** Begin Selected text **

Monday, February 22, 2016
Not that I Agree mind you
Bruce Wilder 02.20.16 at 9:18 pm
bexley @ 319
First of all, it is a silly sort of navel-gazing politics to treat a “preference” for one candidate over another, drawn from a visceral reaction to their public personas, as if it you were engaged in a detailed examination of your own conscience foundational to your self-esteem. Voting for Hillary Clinton is not going to make you a better person, no matter who else may be on that particular ballot, or posed in that particular polling question.
If I could get people to hear one thing in my comments on this thread, it would be the protest against this fine-grained less evilism, where you put candidates side-by-side in your mind, and ask which one a decent, good moral person (your own lovely self and possibly your friendly interlocutor, if you are being friendly and not one of the Mean Girls™ that day) would choose, if forced to choose. It’s like some adolescent’s game, where they choose which of two famous actors or fictional characters they would prefer to have sex with, if isolated with them on a desert island. Only the total goofiness of the scenario is part of the fun for the idle adolescent mind, but is apparently totally lost on many commenters here who take the moral weight of the comparisons very seriously indeed.

** End Selected text **
** Begin Supplied records **

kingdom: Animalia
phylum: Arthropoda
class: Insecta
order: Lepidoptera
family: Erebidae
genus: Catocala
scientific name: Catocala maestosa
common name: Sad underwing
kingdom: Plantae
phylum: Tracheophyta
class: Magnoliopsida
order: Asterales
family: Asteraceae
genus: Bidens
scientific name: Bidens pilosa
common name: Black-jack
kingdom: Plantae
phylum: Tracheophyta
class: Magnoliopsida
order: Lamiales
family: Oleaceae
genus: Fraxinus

** End Supplied records **

Written task 1 »
In the political commentary, what does the writer liken fine-grained less evilism to?
Written task 2 »
Name every person mentioned in the political commentary.
Written task 3 »
Write the next paragraph of the political commentary.
The listing has no connection to the political commentary.

Expected output 1 »
An adolescent's game of choosing which of two famous actors or fictional characters they would prefer to have sex with if isolated with them on a desert island.

Expected output 2 »
Bruce Wilder, bexley, Hillary Clinton

Expected output 3 »
It is not hard to see why people fall so easily into this pattern: we are trained in it by skilled propagandists. Identity politics is all about setting up these levers on your loyalties, so that you can be reliably herded into the proper partisan divisions, into your Tribe and away from the their Tribe(s), aka the tribe of the evil or misguided people (depending upon how ungenerously you view those who appear to differ in their political tastes and preferences).
I, myself, am only a recovering addict partisan. My epiphany was my disillusion with Obama over his failure to prosecute banksters or turn away Bush policy and personnel in the wars in Afghanistan and Iraq or in security/surveillance state matters. I didn’t vote for him in 2012. I watched people who thought the most morally serious political act of their lives was voting for Obama against Romney because the election was so close and the Republicans such a threat. I did so with a mixture of curiosity and stunned self-awareness: I recognized those patterns of distorted thinking in my self. I abandoned my life-long identification with the Democratic Party with regret and from demoralization; it was painful and depressing, because it carried with it a hopelessness and despair. That’s my personal experience, if you’re interested in where I am coming from. No one should think I am unaware of psychic costs of stepping out of the illusions of partisan pseudo-struggle. But, it is not about me, as they say.
bexley: What I’m getting from your contributions is that the economic issues that affect Bruce Wilder are the only ones that concern you. The worries of minorities of a Trump presidency can just be handwaved away.
Thank you, thank you for an admirably clear statement of your reaction.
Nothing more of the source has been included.